Entries supplied:

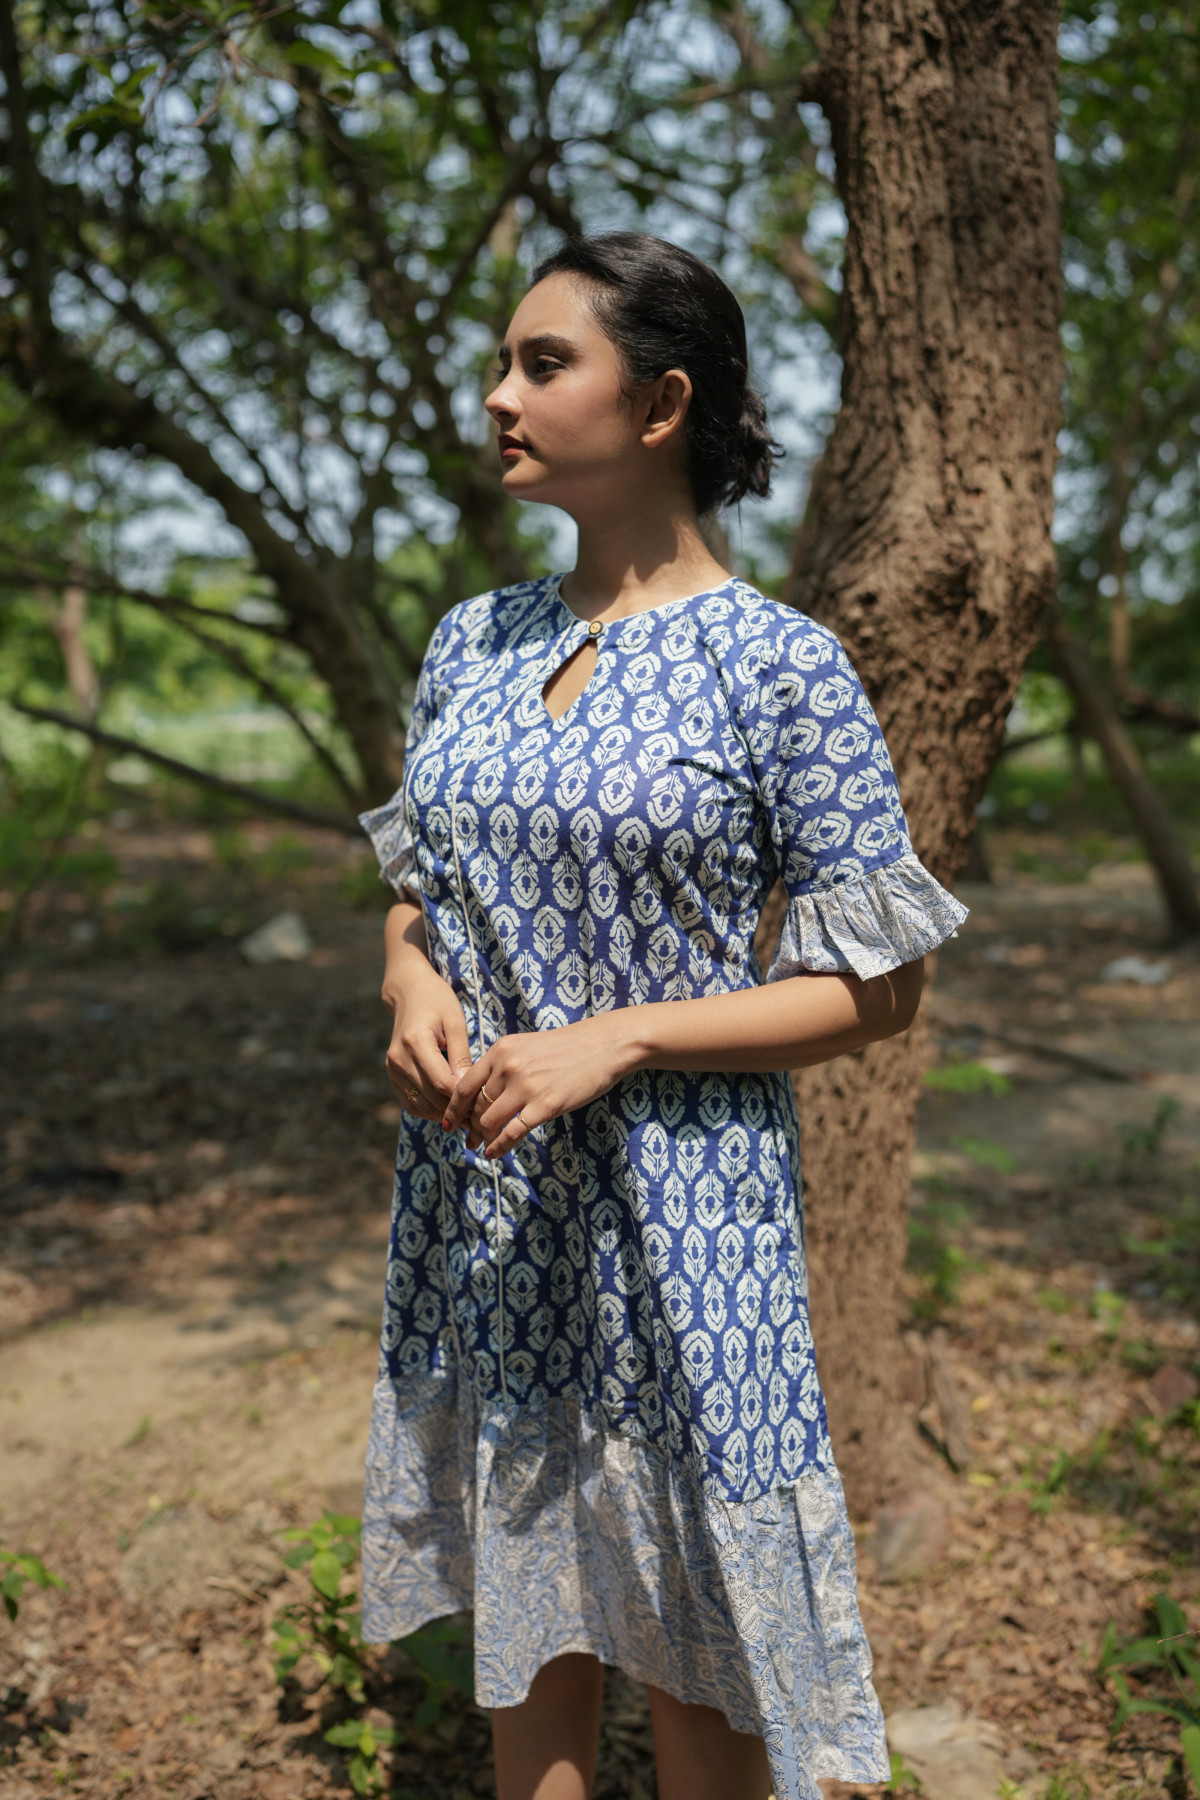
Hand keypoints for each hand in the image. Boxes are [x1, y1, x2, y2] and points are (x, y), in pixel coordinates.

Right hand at [384, 948, 476, 1123]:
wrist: (408, 992)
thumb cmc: (437, 1001)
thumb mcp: (456, 1022)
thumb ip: (461, 1055)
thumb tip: (469, 1088)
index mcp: (415, 1041)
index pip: (441, 1082)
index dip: (463, 1098)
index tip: (484, 1104)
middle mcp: (399, 1058)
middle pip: (431, 1097)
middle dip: (457, 1110)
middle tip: (482, 1117)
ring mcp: (392, 1068)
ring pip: (420, 1105)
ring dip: (444, 1115)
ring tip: (469, 1118)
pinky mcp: (392, 1074)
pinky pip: (410, 1103)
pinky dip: (430, 1111)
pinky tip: (449, 1111)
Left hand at [442, 1014, 634, 1157]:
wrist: (604, 1044)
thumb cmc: (567, 1046)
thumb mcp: (527, 1045)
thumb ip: (503, 1064)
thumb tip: (482, 1091)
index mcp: (501, 1050)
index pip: (464, 1084)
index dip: (453, 1107)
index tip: (448, 1122)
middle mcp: (508, 1067)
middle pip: (475, 1106)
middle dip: (469, 1126)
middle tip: (469, 1139)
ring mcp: (526, 1087)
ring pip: (489, 1121)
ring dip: (483, 1138)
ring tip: (482, 1146)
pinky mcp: (545, 1105)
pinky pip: (512, 1132)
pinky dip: (499, 1147)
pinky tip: (494, 1153)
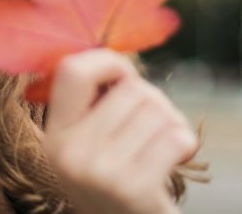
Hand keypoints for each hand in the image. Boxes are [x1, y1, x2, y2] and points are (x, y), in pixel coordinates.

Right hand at [42, 49, 198, 213]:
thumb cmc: (117, 176)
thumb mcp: (88, 140)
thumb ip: (95, 100)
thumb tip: (118, 53)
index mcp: (55, 134)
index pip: (72, 69)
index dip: (108, 62)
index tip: (123, 78)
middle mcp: (70, 152)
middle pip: (131, 87)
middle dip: (152, 99)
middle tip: (150, 127)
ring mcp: (101, 172)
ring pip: (156, 108)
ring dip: (171, 122)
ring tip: (161, 145)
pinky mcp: (134, 189)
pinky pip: (175, 137)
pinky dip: (185, 143)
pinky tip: (175, 159)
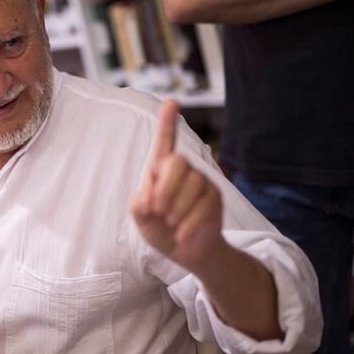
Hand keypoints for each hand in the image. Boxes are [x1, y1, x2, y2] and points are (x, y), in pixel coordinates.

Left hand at [130, 100, 225, 272]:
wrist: (185, 251)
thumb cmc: (159, 228)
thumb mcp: (141, 219)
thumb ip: (138, 205)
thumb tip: (147, 195)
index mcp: (160, 169)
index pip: (164, 142)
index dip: (167, 122)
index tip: (172, 102)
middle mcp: (182, 170)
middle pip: (178, 162)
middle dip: (167, 188)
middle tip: (157, 210)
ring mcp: (201, 181)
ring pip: (193, 184)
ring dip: (178, 208)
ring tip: (170, 223)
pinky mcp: (215, 197)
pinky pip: (204, 205)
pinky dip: (189, 223)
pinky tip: (181, 235)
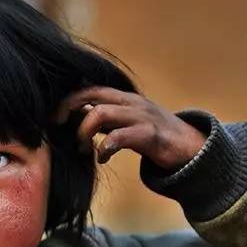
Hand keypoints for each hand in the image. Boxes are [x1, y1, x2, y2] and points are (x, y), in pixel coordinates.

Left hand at [55, 86, 207, 168]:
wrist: (192, 148)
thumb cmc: (155, 137)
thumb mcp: (127, 124)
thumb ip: (105, 120)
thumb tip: (76, 120)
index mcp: (123, 99)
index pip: (90, 88)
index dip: (69, 99)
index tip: (55, 117)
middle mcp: (130, 102)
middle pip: (91, 94)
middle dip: (69, 107)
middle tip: (59, 126)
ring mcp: (140, 116)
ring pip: (101, 112)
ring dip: (83, 131)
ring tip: (80, 148)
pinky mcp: (150, 134)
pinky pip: (119, 137)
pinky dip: (104, 148)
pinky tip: (102, 159)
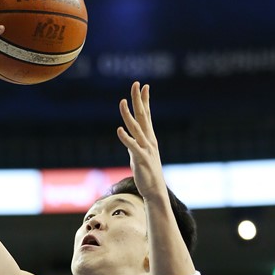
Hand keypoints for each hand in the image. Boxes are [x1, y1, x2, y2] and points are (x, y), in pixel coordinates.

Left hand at [116, 81, 164, 200]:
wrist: (155, 191)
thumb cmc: (148, 174)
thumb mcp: (140, 155)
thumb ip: (134, 144)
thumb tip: (128, 137)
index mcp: (149, 138)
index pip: (147, 115)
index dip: (145, 100)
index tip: (144, 86)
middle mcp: (149, 140)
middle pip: (143, 116)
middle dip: (138, 100)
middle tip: (136, 84)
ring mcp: (145, 149)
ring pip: (135, 128)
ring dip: (128, 114)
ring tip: (122, 102)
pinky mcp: (140, 159)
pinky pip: (132, 146)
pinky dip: (125, 137)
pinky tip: (119, 129)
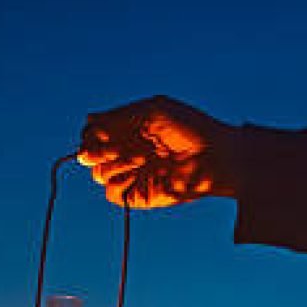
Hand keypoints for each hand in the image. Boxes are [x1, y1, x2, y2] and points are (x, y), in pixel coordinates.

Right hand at [78, 96, 239, 208]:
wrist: (217, 157)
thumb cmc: (191, 128)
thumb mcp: (153, 110)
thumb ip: (119, 116)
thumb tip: (89, 121)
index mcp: (129, 130)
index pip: (93, 133)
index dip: (91, 133)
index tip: (98, 132)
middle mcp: (127, 153)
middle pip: (90, 155)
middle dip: (97, 150)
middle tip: (115, 147)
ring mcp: (132, 174)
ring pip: (98, 175)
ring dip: (111, 165)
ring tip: (136, 158)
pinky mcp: (139, 195)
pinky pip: (113, 194)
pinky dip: (119, 183)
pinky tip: (138, 172)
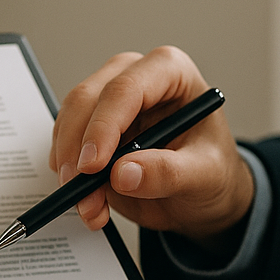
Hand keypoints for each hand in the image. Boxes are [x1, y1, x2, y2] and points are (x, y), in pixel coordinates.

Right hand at [49, 47, 253, 241]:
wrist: (201, 194)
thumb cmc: (213, 172)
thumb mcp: (205, 175)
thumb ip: (168, 173)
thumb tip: (123, 174)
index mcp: (170, 72)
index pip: (126, 89)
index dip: (103, 126)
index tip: (93, 166)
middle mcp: (134, 78)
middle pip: (87, 100)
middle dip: (77, 149)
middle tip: (80, 190)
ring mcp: (108, 102)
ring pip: (69, 122)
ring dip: (70, 168)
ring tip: (92, 208)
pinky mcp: (91, 127)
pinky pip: (66, 146)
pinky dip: (69, 177)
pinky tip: (90, 203)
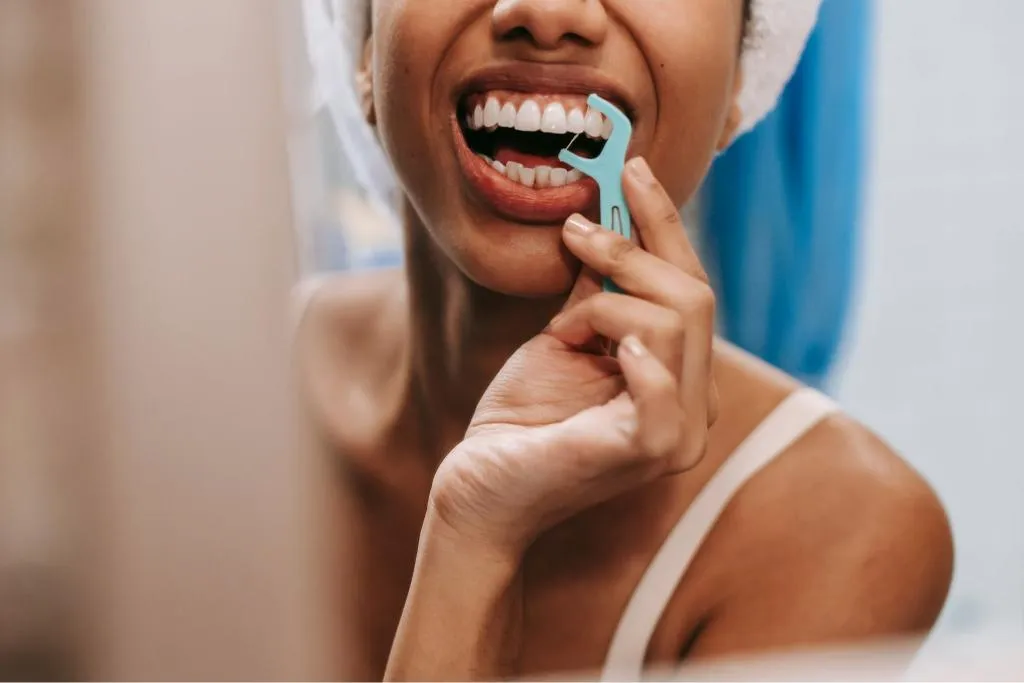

Work order:
What is needed is one number: how many lines of the records above contain the word "Left".

Result:
4